Capture from which module a function was dispatched

Hello,

Imagine you have a basic BERT model:

BertForSequenceClassification(
  (bert): BertModel(
    (embeddings): BertEmbeddings(
      (word_embeddings): Embedding(20, 32, padding_idx=0)
      (position_embeddings): Embedding(128, 32)
      (token_type_embeddings): Embedding(2, 32)
      (LayerNorm): LayerNorm((32,), eps=1e-12, elementwise_affine=True)
      (dropout): Dropout(p=0, inplace=False)
    )
    (encoder): BertEncoder(
      (layer): ModuleList(
        (0): BertLayer(
          (attention): BertAttention(
            (self): BertSelfAttention(
              (query): Linear(in_features=32, out_features=32, bias=True)
              (key): Linear(in_features=32, out_features=32, bias=True)
              (value): Linear(in_features=32, out_features=32, bias=True)
              (dropout): Dropout(p=0, inplace=False)
            )
            (output): BertSelfOutput(
              (dense): Linear(in_features=32, out_features=32, bias=True)
              (LayerNorm): LayerNorm((32,), eps=1e-12, elementwise_affine=True)
              (dropout): Dropout(p=0, inplace=False)
            )
          )
          (intermediate): BertIntermediate(
            (dense): Linear(in_features=32, out_features=32, bias=True)
            (intermediate_act_fn): GELUActivation()
          )
          (output): BertOutput(
            (dense): Linear(in_features=32, out_features=32, bias=True)
            (LayerNorm): LayerNorm((32,), eps=1e-12, elementwise_affine=True)
            (dropout): Dropout(p=0, inplace=False)
          )
        )
      )
    )
    (pooler): BertPooler(
      (dense): Linear(in_features=32, out_features=32, bias=True)
      (activation): Tanh()
    )
  )
  (dropout): Dropout(p=0, inplace=False)
  (classifier): Linear(in_features=32, out_features=2, bias=True)
)

Now during the backward pass, all kinds of functions are being called/dispatched. I wrote myself my own tensor subclass to capture all the dispatched functions on my backward pass (the number is the amount of calls):

{
 aten.select_backward.default : 3
 aten.t.default : 24
 aten.sum.dim_IntList : 8
 aten.view.default : 30
 aten.detach.default : 50
 aten.tanh_backward.default : 1
 aten.slice_backward.default : 1
 aten.native_layer_norm_backward.default : 3
 aten.gelu_backward.default : 1
 aten.maximum : 4
 aten.permute.default : 4
 aten.bmm.default : 4
 aten._softmax_backward_data.default : 1
 aten.div.Tensor : 1
 aten.transpose.int : 1
 aten.embedding_dense_backward.default : 3
}

Now I wanna figure out in which nn.Module and in which “Bert”-Module a specific function call was made.
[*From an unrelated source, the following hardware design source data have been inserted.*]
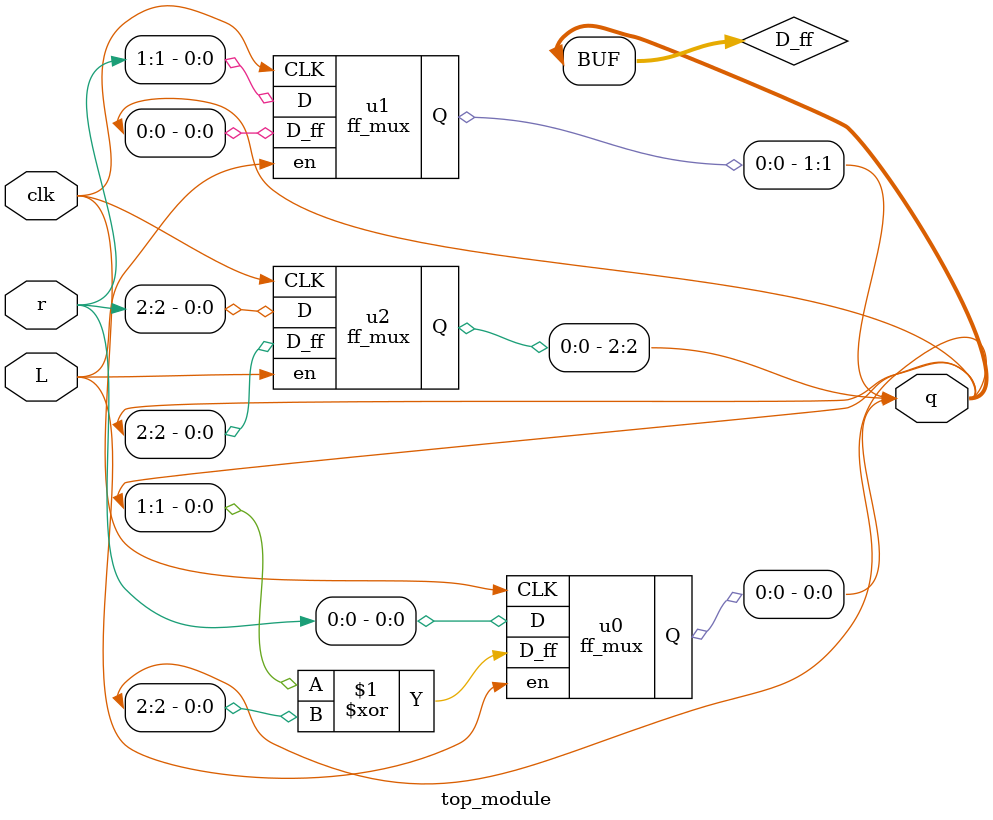
<source format=sv>
module ff_mux(
    input CLK,
    input en,
    input D,
    input D_ff,
    output reg Q
);

    always @(posedge CLK) begin
        if (en) begin
            Q <= D;
        end else begin
            Q <= D_ff;
        end
    end
endmodule
module top_module(
    input [2:0] r,
    input L,
    input clk,
    output [2:0] q
);

    wire [2:0] D_ff;
    wire [2:0] D_mux;

    // Instantiate ff_mux submodules
    ff_mux u0 (
        .CLK(clk),
        .en(L),
        .D(r[0]),
        .D_ff({q[1] ^ q[2]}),
        .Q(D_ff[0])
    );

    ff_mux u1 (
        .CLK(clk),
        .en(L),
        .D(r[1]),
        .D_ff(q[0]),
        .Q(D_ff[1])
    );

    ff_mux u2 (
        .CLK(clk),
        .en(L),
        .D(r[2]),
        .D_ff(q[2]),
        .Q(D_ff[2])
    );

    // Output assignment
    assign q = D_ff;

endmodule

</source>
I first thought I can just add a hook to each module and assume my data passes through my model sequentially. Thus I can always get the “current module” and that way figure out which module lead to the dispatched function. But that might not always be true.

I then saw there are tools like fx or the autograd profiler but I’m not sure if those are suitable tools for my needs.

I’m only interested in the backward pass at the moment but feel free to also suggest any solution that might work for both, forward and backward pass.

Thanks in advance